Bailey, who died in 2015, wrote in this remembrance that she was in the midst of a stressful and financially devastating divorce in the early 1990s when her hair started to fall out—and it wasn’t the first time. Ever since she was 4, she’d had recurring bouts of patchy hair loss; when she was in high school in the ’80s, she was diagnosed with alopecia areata—an autoimmune condition that causes the body to attack its own hair follicles. Her hair grew back after treatment, but by 1994, half of her hair was gone, and previously successful remedies weren’t working. She bought a $3,500 wig that looked so natural that no one, aside from close family members, knew of her hair loss. After earning an MBA at the University of North Carolina at Chapel Hill and moving first to Louisville, Kentucky, then to Denver for a series of corporate jobs, she found good friends while running races and competing in triathlons. Alopecia remained her secret; the first person she told outside her family was a friend in Colorado who was facing hair loss from chemotherapy.
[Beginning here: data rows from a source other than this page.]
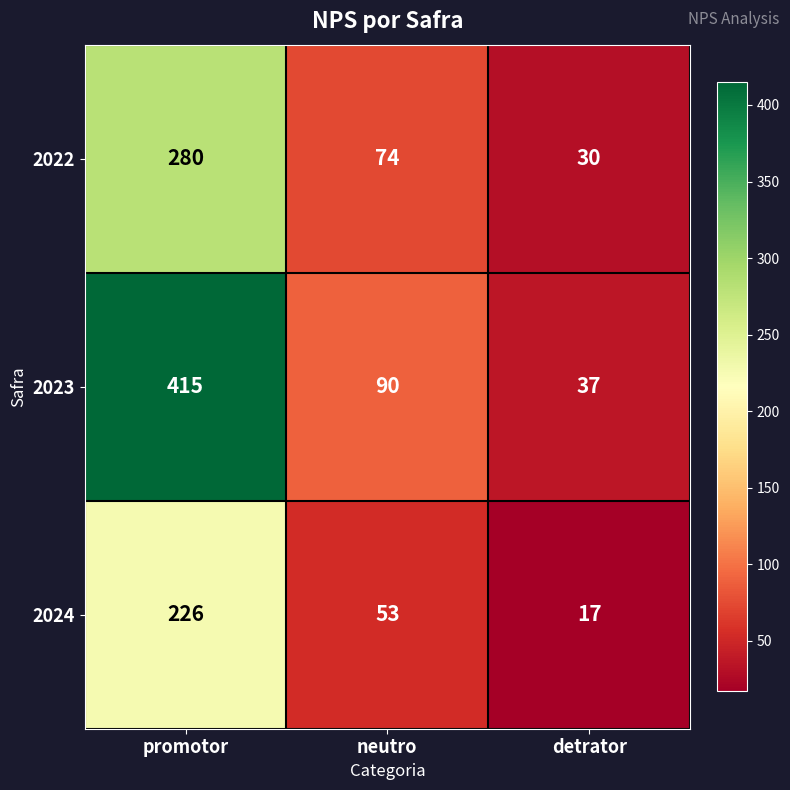

List the series in order of their peak value, lowest first.

2024, 2022, 2023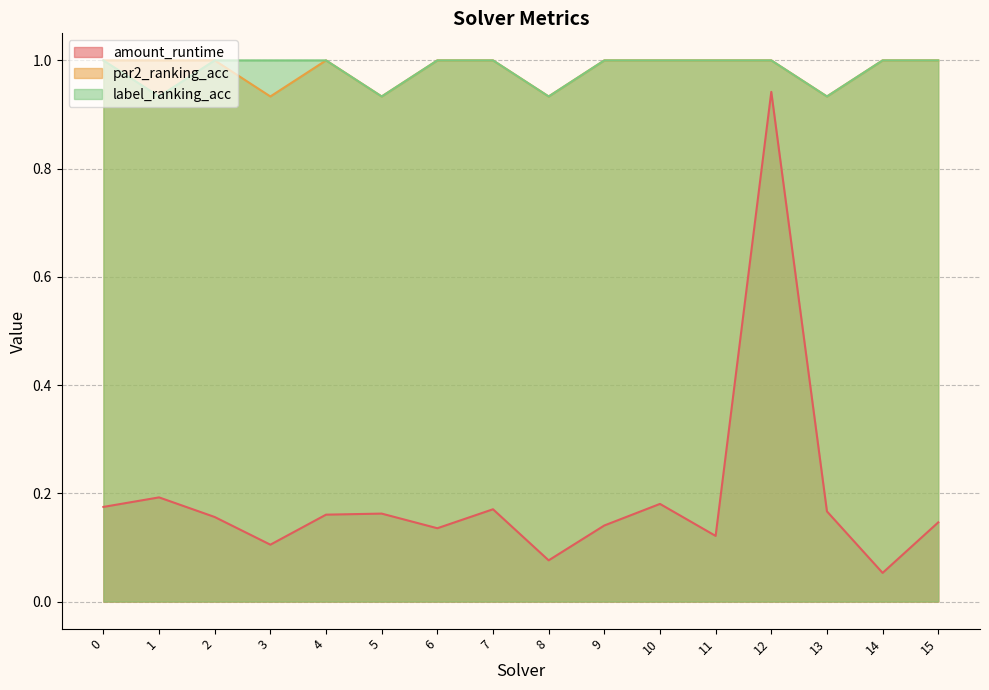

What is the total value across all series at 1?

2.1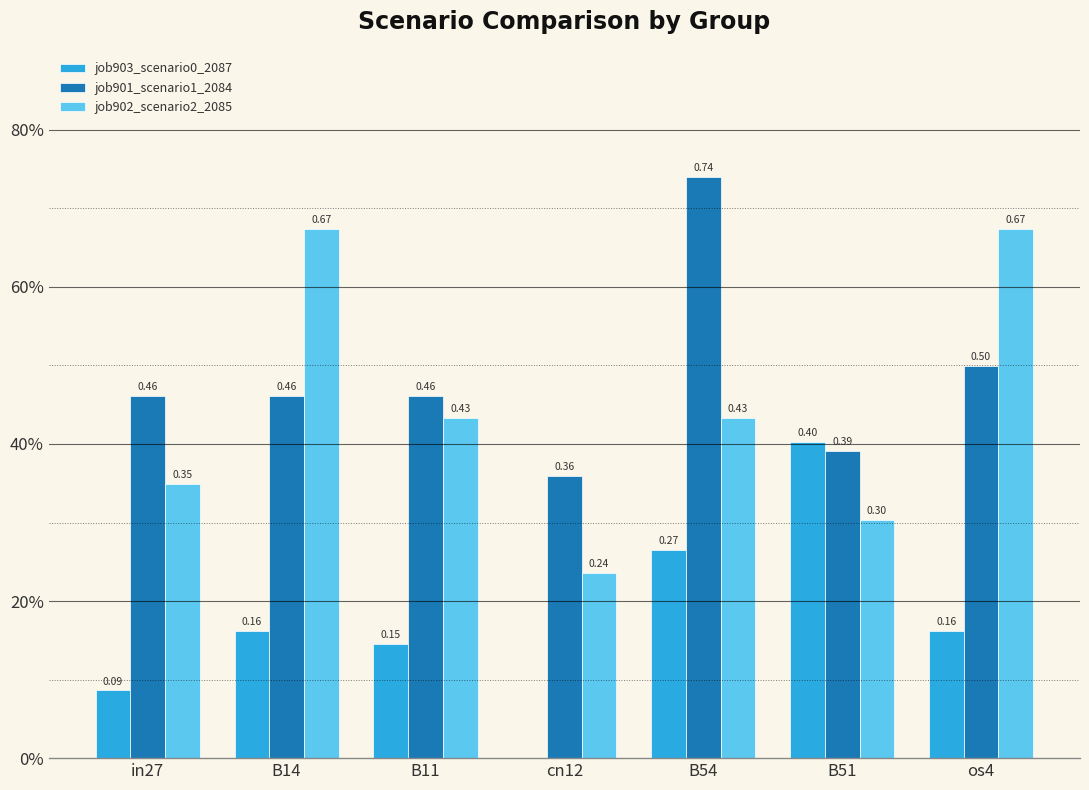

What is the label of the 4th bar from the left?

cn12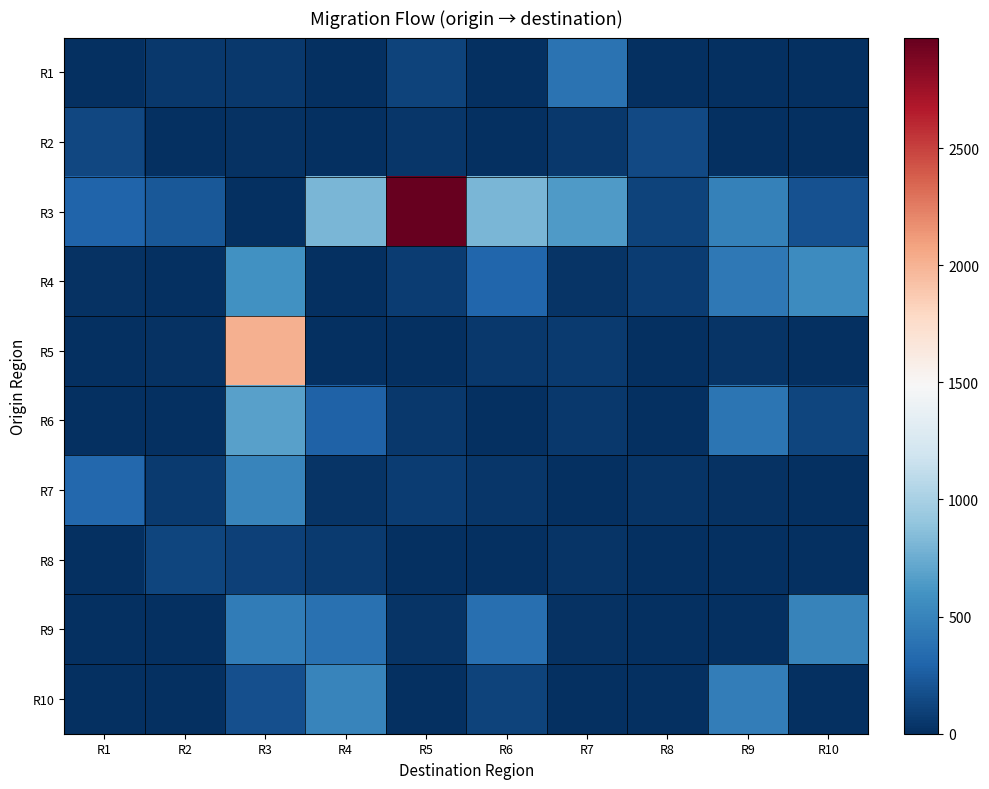

Reading right to left, list all the values displayed in this chart.

R1: R10=2	R9=4	R8=1	R7=385	R6=2	R5=113	R4=4	R3=50	R2=47	R1=0
R2: R10=0	R9=7	R8=140	R7=55	R6=2	R5=43	R4=3	R3=21	R2=0	R1=135
R3: R10=193	R9=483	R8=110	R7=649	R6=805	R5=2972	R4=802	R3=0	R2=227	R1=297
R4: R10=549	R9=422	R8=76	R7=29	R6=305	R5=72	R4=0	R3=589	R2=9	R1=18
R5: R10=0	R9=34	R8=0	R7=68	R6=55	R5=0	R4=0	R3=2010	R2=14	R1=0
R6: R10=120	R9=400	R8=0	R7=55	R6=0	R5=50	R4=280	R3=680	R2=0	R1=0
R7: R10=10	R9=15	R8=30	R7=0	R6=45	R5=75	R4=25	R3=500	R2=60	R1=320
R8: R10=3	R9=8	R8=0	R7=25	R6=5	R5=10	R4=60	R3=95	R2=120	R1=5
R9: R10=490	R9=0	R8=7	R7=12	R6=370	R5=30	R4=380	R3=450	R2=6	R1=3
R10: R10=0	R9=460	R8=4	R7=9	R6=110	R5=8	R4=510	R3=180	R2=1	R1=2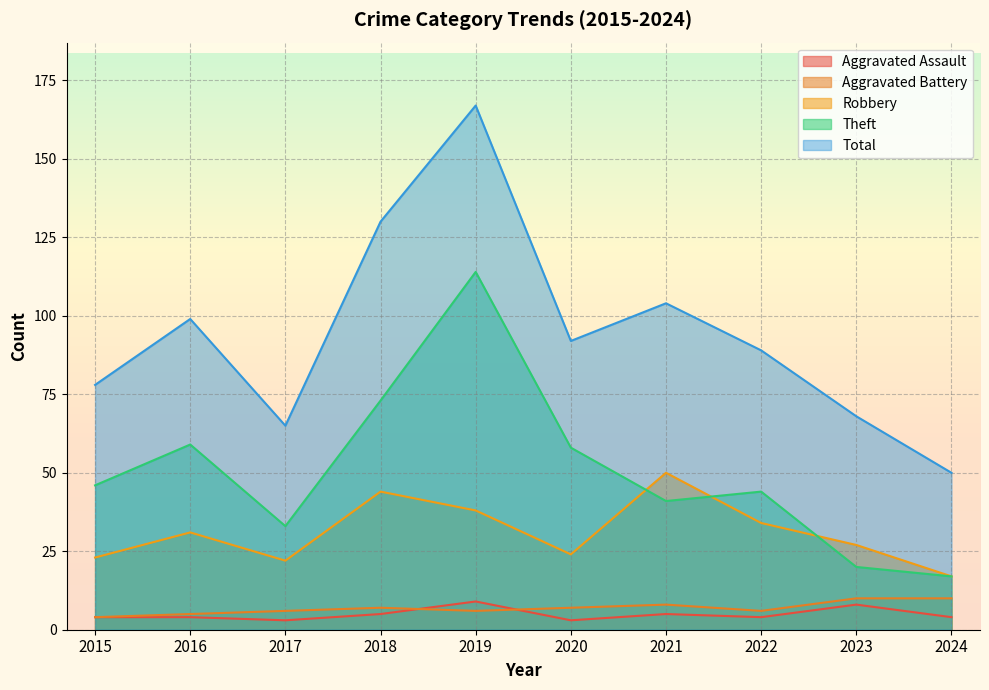

Between 2016 and 2023, which is larger?

2023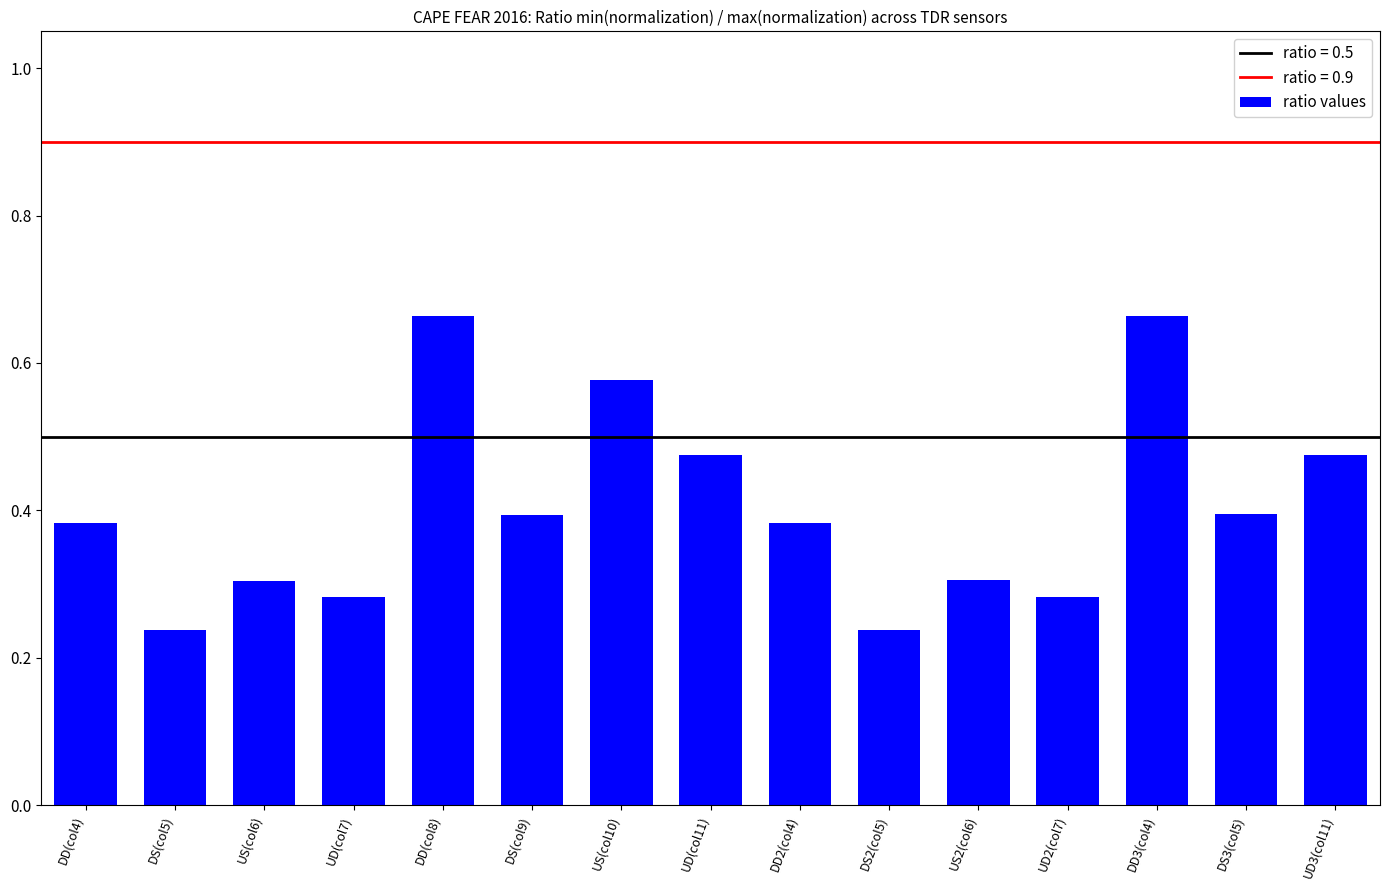

How many values are between 0 and 1?

15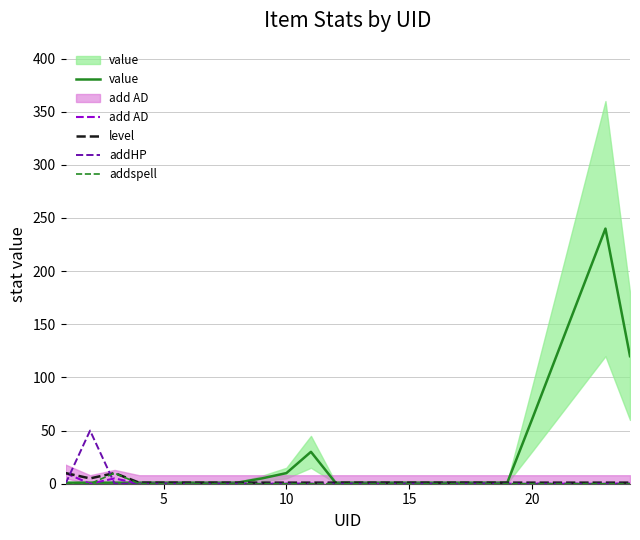

True or false: level and addspell cross at least once.

False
Unfulfilled in work, she joined the Peace Corps and was sent to Amapala, Honduras, leaving the wig behind and becoming “Pañuelo [Headscarf] Girl.” She still had negative feelings about what she saw as her “lumpy, hundred-and-sixty-eight-pound, size-twelve body,” and realized that becoming Pañuelo Girl was “about giving up the fear that surrounds being who I am.”  Bailey described the everyday difficulties of living with alopecia, from the daily bombardment of advertisements featuring women with luxuriant hair to the discriminatory actions of an airline ticket agent, in relatable detail. She also wrote about her relationships with her ex-husband, parents, sister, and friends perceptively and openly. The story of Bailey’s Peace Corps experience, in particular, is an eye-opening read; the dismissive attitude of the mayor and municipal office at her first site is disheartening, but it makes her story of her successful organization of the Isla del Tigre Triatlón even more inspiring.

A triumphant story of a long journey of self-acceptance.